Arizona shrugged and avoided looking at him. ‘Nothing special, but it’s been a long time, and she is my mother, I guess.’
The silence stretched until she was forced to look into his eyes and was slightly disturbed to see the narrow, rather intent look she was on the receiving end of. So she said, ‘Will you send one to your father?’
He continued to look at her narrowly for a few moments more then said, ‘I hadn’t thought of it, no. But why don’t you ask your mother to come down and stay for a while?’
‘Oh, she wouldn’t do that,’ Arizona said hastily. ‘But this is a start, I guess.’
‘I guess,’ he repeated. Then he seemed almost deliberately to change tack as he picked up the silver-framed photo again. ‘Remember what happened later, on this day?’

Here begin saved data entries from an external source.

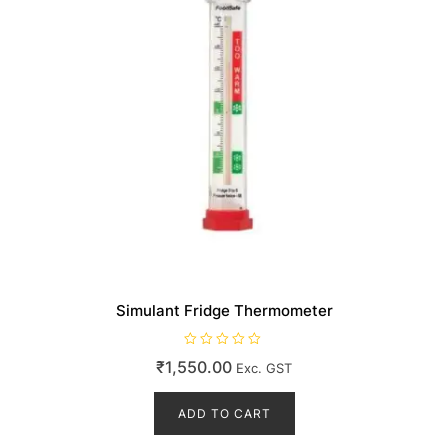
Simulant Fridge Thermometer
R
₹
1,550.00
Exc. GST
a
t
e
d
ADD TO CART
0
o
u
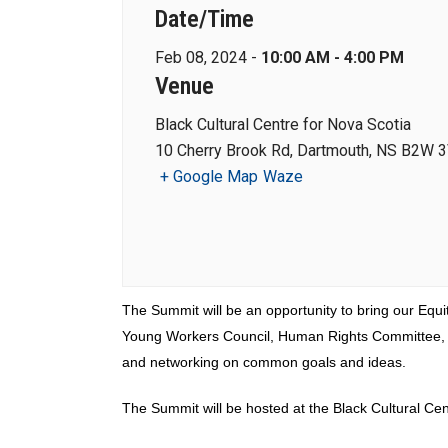
Date/Time
Feb 08, 2024 -
10:00 AM - 4:00 PM
Venue
Black Cultural Centre for Nova Scotia
10 Cherry Brook Rd, Dartmouth, NS B2W 
+ Google Map
Waze
The Summit will be an opportunity to bring our Equi
Young Workers Council, Human Rights Committee, and
and networking on common goals and ideas.
The Summit will be hosted at the Black Cultural Ce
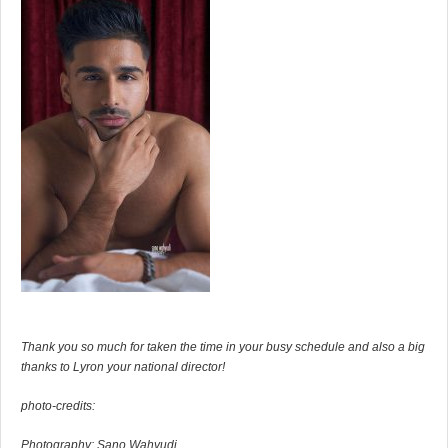
Thank you so much for taken the time in your busy schedule and also a big
thanks to Lyron your national director!
photo-credits:
Photography: Sano Wahyudi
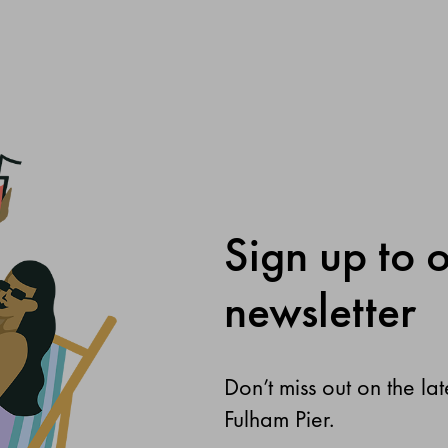
Sign up to 
newsletter
Don’t miss out on the la
Fulham Pier.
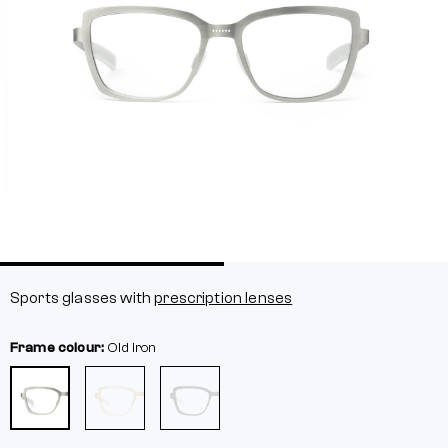
Sports glasses with
prescription lenses
Frame colour:
Old iron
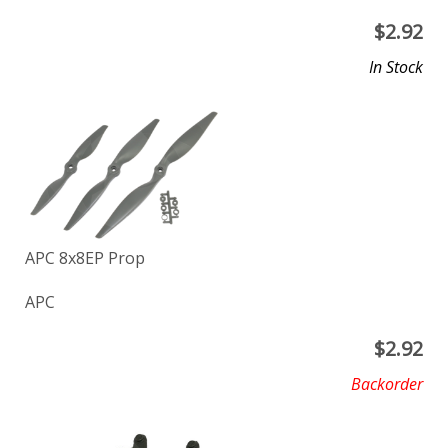
$
2.92
In Stock
APC 8x8EP Prop
APC
$
2.92
Backorder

Arizona thought of the walled pool garden in Sydney and swallowed unexpectedly. ‘Quite accurately, as it happens,’ she said huskily.
‘Well, I was wondering if you would consider taking your beautiful nightgown off for me now, and while I’m not suggesting we seek a pool or anything like that, we could try to recreate other aspects of that—happening.’
A faint flush rose to her cheeks, but her eyes were grey and steady as they held his, although her voice was not quite steady as she said, ‘I would…like to do that, Declan,’ And did it.
He remained as still as a statue as her hair sank about her shoulders and the lamplight played on her breasts, then he took her in his arms in an oddly convulsive movement and his voice was curiously unsteady as he said, ‘Arizona, I wonder if you know what you really do to me?’